The Syrian National Kurdish Council said the PKK terrorist organization's Syrian affiliate Democratic Union Party (PYD) oppresses people in the northern city of Afrin, held by its Peoples' Protection Units (YPG) militia.
"The PYD does not defend the rights of Kurds by any means, and it does not possess our ideology. We [Kurds in Syria] are the people who yearn for freedom, peace and tranquility," Abdul Bari Usman, the press secretary of the council, told Anadolu Agency (AA) in an exclusive interview. "The PYD signifies oppression [in Syria]," he added.
He said Kurds in Syria face torture and oppression, not just at the hands of the Syrian regime, but also the YPG. "We are trapped in a way.

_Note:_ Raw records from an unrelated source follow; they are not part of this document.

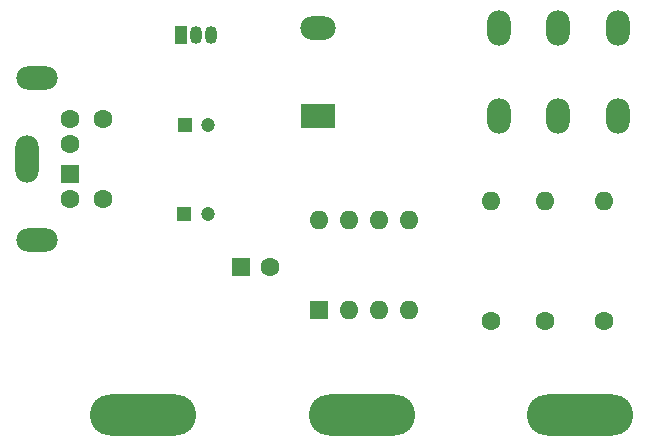
<source format=gbr>
%TF.GenerationSoftware,KiCad,Pcbnew,8.0.4*%
%TF.CreationDate,2024-08-25T11:04:55+02:00*%
%TF.ProjectId,Relais-M,52656c61-6973-42d4-9d2e-6b696361645f,rev?*%
%TF.SameCoordinates,Original*%
%TF.FileFunction,Soldermask,Top*%
%TF.FilePolarity,Negative*%
%FSLAX46Y46*%
G04 Gerber Fmt 4.6, Leading zero omitted, Abs format (unit mm)*
G04 Created by KiCad (PCBNEW 8.0.4) date 2024-08-25 11:04:55*
%MOMM*%
%LPD*%
G01*
G04 APERTURE LIST*
%ADD10C,1.600000*%
%ADD11O,1.600000X1.600000*%
%ADD12O,9.000000X3.500000*%
%ADD13R,1.200000X1.200000*%
%ADD14C,1.200000*%
%ADD15R,1.050000X1.500000*%
%ADD16O,1.050000X1.500000*%
%ADD17R,1.600000X1.600000*%
%ADD18O,3.500000X2.000000*%
%ADD19O,2.000000X4.000000*%
%ADD20O,2.000000X3.000000*%
%ADD21R,3.000000X2.000000*%
%ADD22O,3.000000X2.000000*%
G04 APERTURE END LIST*
D10*
%TO.C,R3*%
X162000000Y-69580000D03*
D11*
X162000000Y-59420000D03*
%TD*%
D10*
%TO.C,R2*%
X171500000Y-69580000D03*
D11*
X171500000Y-59420000D03*
%TD*%
D10*
%TO.C,R1*%
X166500000Y-69580000D03*
D11*
X166500000Y-59420000D03*
%TD*%
D12*
%TO.C,J2*%
X151000000Y-77500000D03*
%TD*%
D13*
%TO.C,C3*%
X136000000Y-60500000D03*
D14*
X138000000Y-60500000D03*
%TD*%
D12*
%TO.C,J4*%
X132500000Y-77500000D03*
%TD*%
D15*
%TO.C,Q1*%
X135730000Y-45360000D03*
D16*
X137000000Y-45360000D03*
X138270000Y-45360000D03*
%TD*%
D12*
%TO.C,J3*%
X169500000Y-77500000D03*
%TD*%
D13*
%TO.C,C2*%
X136027400Y-53000000D03*
D14*
X138027400Y-53000000D03*
%TD*%
D17*
%TO.C,J1*%
X126350000Y-57150000D03*
D10*
X126350000Y-54550000D03*
X126350000Y-59250000D03*
X126350000Y-52450000D03*
X129150000Y-59250000D03*
X129150000Y-52450000D03*
D18*
X123500000Y-49000000D03*
D19*
X122700000Y-55850000D03*
D18*
X123500000Y-62700000D03*
%TD*%
D17*
%TO.C,U1*%
X147380000Y-68620000D03*
D11*
X149920000Y-68620000D03*
X152460000Y-68620000D03*
X155000000Y-68620000D03*
X155000000Y-61000000D03*
X152460000Y-61000000D03*
X149920000Y-61000000D03*
X147380000Y-61000000D03*
%TD*%
D20*
%TO.C,K1*%
X167650000Y-44750000D03*
X167650000Y-52250000D03*
X162610000Y-44750000D03*
X162610000Y-52250000D03*
X172690000Y-44750000D03*
X172690000Y-52250000D03*
D21*
X147350000Y-52250000D03*
D22*
X147350000Y-44750000D03*
%TD*%
D17*
%TO.C,C1*%
X140771100Y-65000000D03*
D10*
X143271100Y-65000000D03*
%TD*%
M02*

</source>
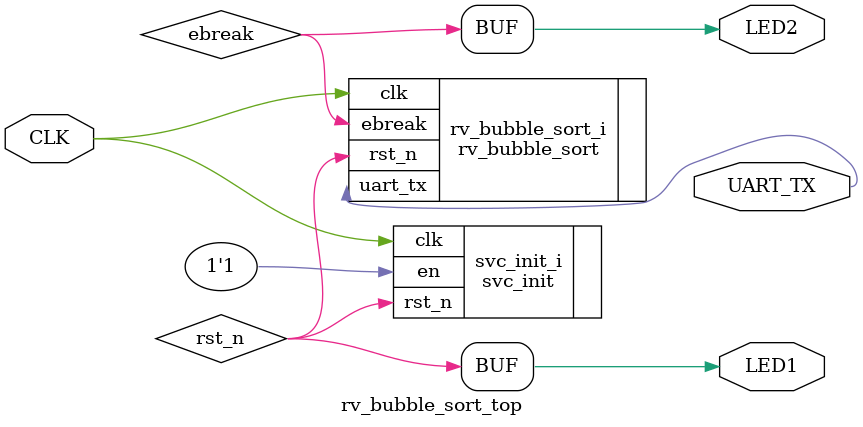
<source format=sv>
`include "svc.sv"
`include "svc_init.sv"

`include "rv_bubble_sort.sv"

module rv_bubble_sort_top (
    input logic CLK,

    output logic UART_TX,

    output logic LED1,
    output logic LED2
);
  //
  // Clock frequency matches board clock
  //
  localparam CLOCK_FREQ = 100_000_000;
  localparam BAUD_RATE = 115_200;

  logic rst_n;
  logic ebreak;

  //
  // Reset generation
  //
  svc_init svc_init_i (
      .clk  (CLK),
      .en   (1'b1),
      .rst_n(rst_n)
  );

  //
  // RISC-V bubble sort instance
  //
  rv_bubble_sort #(
      .CLOCK_FREQ(CLOCK_FREQ),
      .BAUD_RATE (BAUD_RATE)
  ) rv_bubble_sort_i (
      .clk    (CLK),
      .rst_n  (rst_n),
      .uart_tx(UART_TX),
      .ebreak (ebreak)
  );

  //
  // Status LEDs
  //
  // LED1: Active when not in reset
  // LED2: Indicates ebreak hit
  //
  assign LED1 = rst_n;
  assign LED2 = ebreak;

endmodule

</source>
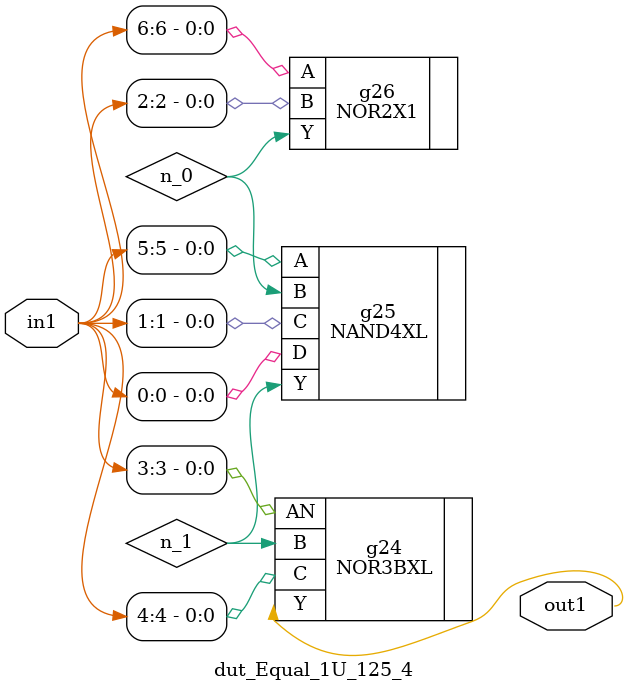
<source format=v>
`timescale 1ps / 1ps


module dut_Equal_1U_125_4(in1, out1);
  input [6:0] in1;
  output out1;
  wire [6:0] in1;
  wire out1;
  wire n_0, n_1;
  NOR3BXL g24(.AN (in1[3]), .B (n_1), .C (in1[4]), .Y (out1));
  NAND4XL g25(.A (in1[5]), .B (n_0), .C (in1[1]), .D (in1[0]), .Y
       (n_1));
  NOR2X1 g26(.A (in1[6]), .B (in1[2]), .Y (n_0));
endmodule



</source>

Locals do not know who to believe in or where to go," he said.
Meanwhile, the Syrian opposition supports Turkey's plans to move against the YPG, a top opposition official told Anadolu Agency yesterday. Abdurrahman Mustafa, the deputy chair of the National Coalition of Syrian Opposition and Revolutionary Forces, said Afrin must be "rescued" from "terrorists" as soon as possible. "We are ready once again for cooperation with Turkey, as we were during Euphrates Shield," he said, referring to the previous Turkish-led operation against Daesh, which ended in March 2017.
Ankara is mulling a possible operation in Afrin to prevent a "terror corridor" from forming along its border. Last week, Turkish security forces hit several YPG targets in Afrin. An Afrin operation would follow Turkey's seven-month Operation Euphrates Shield in northern Syria, which ended in March 2017. Turkey has long protested U.S. support for the PYD, the Syrian offshoot of the PKK, and its armed YPG, while Washington calls it a reliable ally in its fight against Daesh in Syria. Listed as a terrorist organization by Turkey, the U.S. and the EU, the PKK has waged a campaign against the Turkish state for more than 30 years in which nearly 40,000 people have died. Usman has been living in Turkey's southeastern province of Gaziantep. He took refuge in Turkey with his four children after he fled Qamishli, a Syrian regime-controlled district of Hasakah province in northeastern Syria after YPG raids. Usman said Afrin belongs to the locals who yearn for freedom. "Afrin cannot belong to the PYD, and it should not. Afrin is the land of its local people."
The Bashar Assad regime handed over Afrin to the PYD without a fight, and the area currently has 8,000 to 10,000 terrorists, according to information gathered by AA.
Terrorists are now reportedly hiding in shelters and pits in residential areas in Afrin, which borders Turkey's Hatay and Kilis provinces, after Turkish officials labeled the region a "terrorist nest."
Usman contended that Syrian Kurds fear the PYD would hand over Afrin to the regime in case of a war.